Exercise description | Copy out the data verbatim, starting with the line containing "Contained here are" and ending with the line containing "0.179946, -0.745922, 1.422487]]", with both of those lines included.

Given records |
----

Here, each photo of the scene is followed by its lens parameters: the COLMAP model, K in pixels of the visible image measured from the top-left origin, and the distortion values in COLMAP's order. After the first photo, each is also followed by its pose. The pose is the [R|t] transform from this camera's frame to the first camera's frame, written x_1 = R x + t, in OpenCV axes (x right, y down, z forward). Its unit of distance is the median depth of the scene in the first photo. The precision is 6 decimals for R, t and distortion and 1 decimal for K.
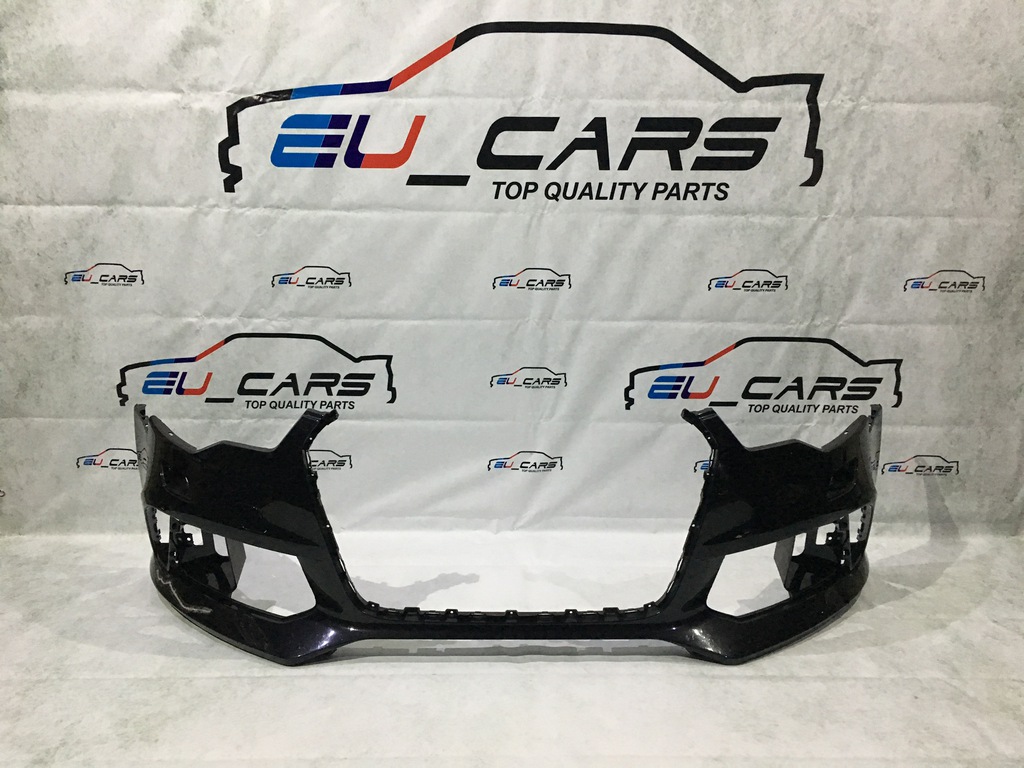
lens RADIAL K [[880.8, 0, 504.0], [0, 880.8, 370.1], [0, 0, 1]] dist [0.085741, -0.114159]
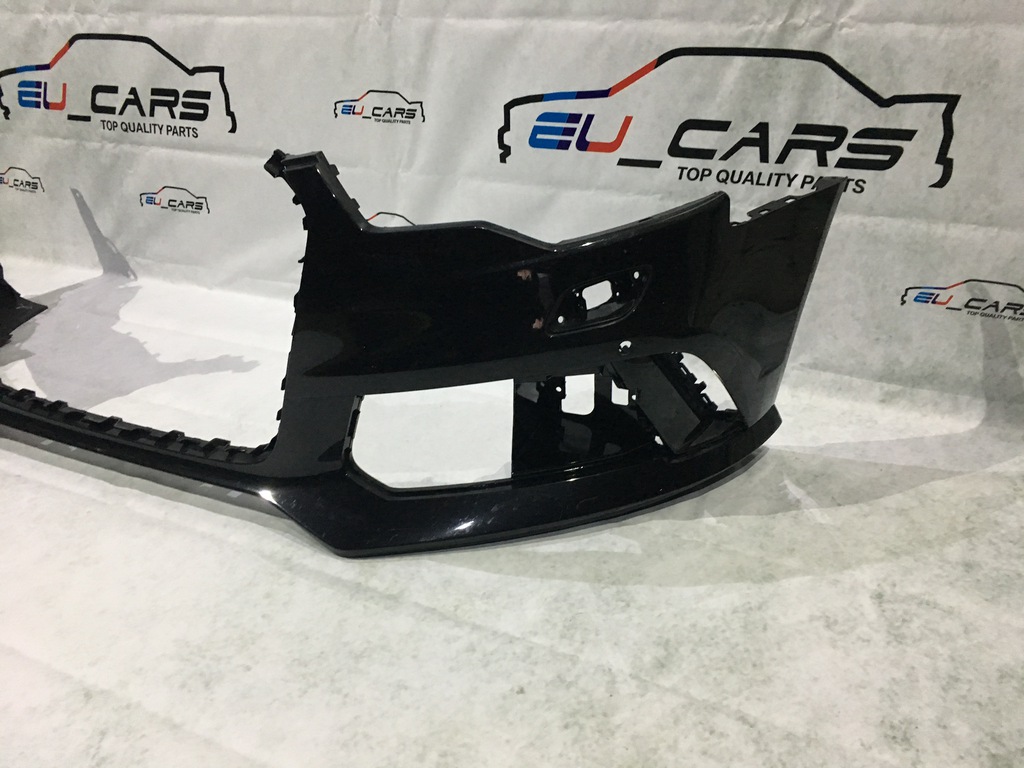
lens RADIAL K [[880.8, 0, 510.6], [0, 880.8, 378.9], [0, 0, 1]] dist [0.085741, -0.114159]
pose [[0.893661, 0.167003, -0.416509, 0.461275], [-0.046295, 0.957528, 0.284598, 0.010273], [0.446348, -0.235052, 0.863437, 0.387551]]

----

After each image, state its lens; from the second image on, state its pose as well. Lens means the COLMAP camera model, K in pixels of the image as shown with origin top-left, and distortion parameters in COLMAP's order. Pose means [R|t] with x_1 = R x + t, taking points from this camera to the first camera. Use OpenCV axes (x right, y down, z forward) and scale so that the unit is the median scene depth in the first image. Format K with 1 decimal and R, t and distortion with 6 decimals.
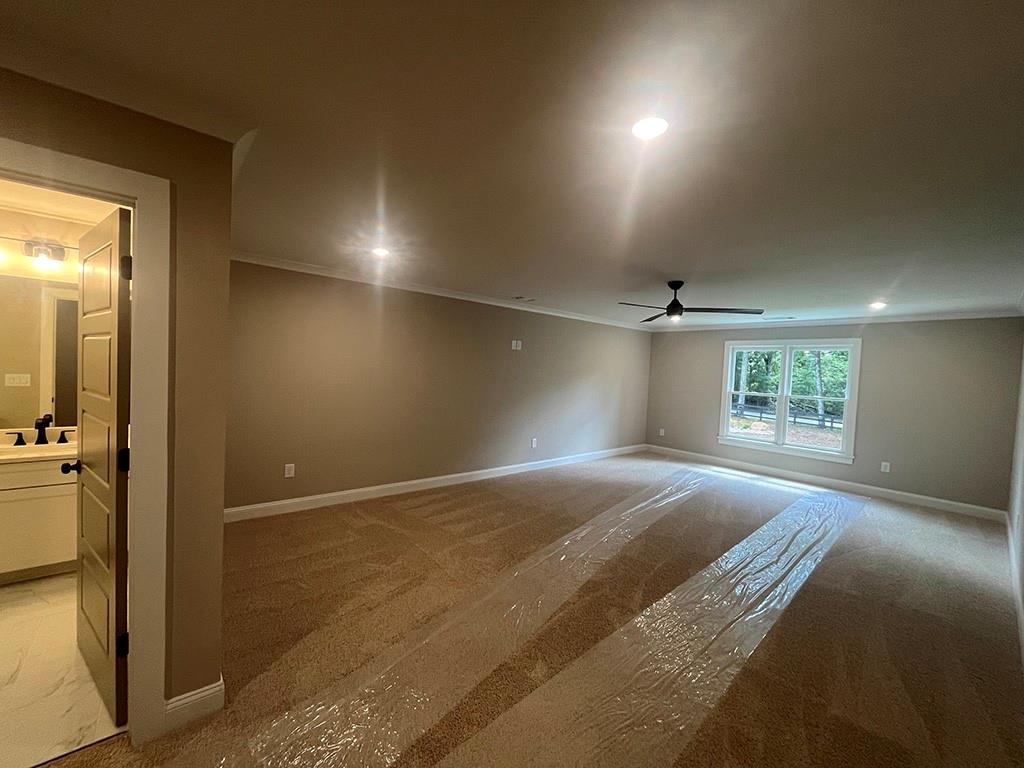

----

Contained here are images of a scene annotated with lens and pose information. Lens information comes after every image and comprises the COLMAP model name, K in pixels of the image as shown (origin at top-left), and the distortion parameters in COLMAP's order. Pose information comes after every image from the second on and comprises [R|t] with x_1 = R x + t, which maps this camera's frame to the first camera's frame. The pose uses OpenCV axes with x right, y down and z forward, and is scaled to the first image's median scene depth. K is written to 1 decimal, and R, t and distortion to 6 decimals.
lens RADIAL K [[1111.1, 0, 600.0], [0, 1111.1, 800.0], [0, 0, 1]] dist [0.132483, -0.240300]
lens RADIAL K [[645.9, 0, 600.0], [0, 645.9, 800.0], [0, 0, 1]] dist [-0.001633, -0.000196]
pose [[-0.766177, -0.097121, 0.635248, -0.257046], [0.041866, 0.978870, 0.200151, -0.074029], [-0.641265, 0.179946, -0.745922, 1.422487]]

----

Answer to the exercise |
Contained here are images of a scene annotated with lens and pose information. Lens information comes after every image and comprises the COLMAP model name, K in pixels of the image as shown (origin at top-left), and the distortion parameters in COLMAP's order. Pose information comes after every image from the second on and comprises [R|t] with x_1 = R x + t, which maps this camera's frame to the first camera's frame. The pose uses OpenCV axes with x right, y down and z forward, and is scaled to the first image's median scene depth. K is written to 1 decimal, and R, t and distortion to 6 decimals.
lens RADIAL K [[1111.1, 0, 600.0], [0, 1111.1, 800.0], [0, 0, 1]] dist [0.132483, -0.240300]
lens RADIAL K [[645.9, 0, 600.0], [0, 645.9, 800.0], [0, 0, 1]] dist [-0.001633, -0.000196]
pose [[-0.766177, -0.097121, 0.635248, -0.257046], [0.041866, 0.978870, 0.200151, -0.074029], [-0.641265, 0.179946, -0.745922, 1.422487]]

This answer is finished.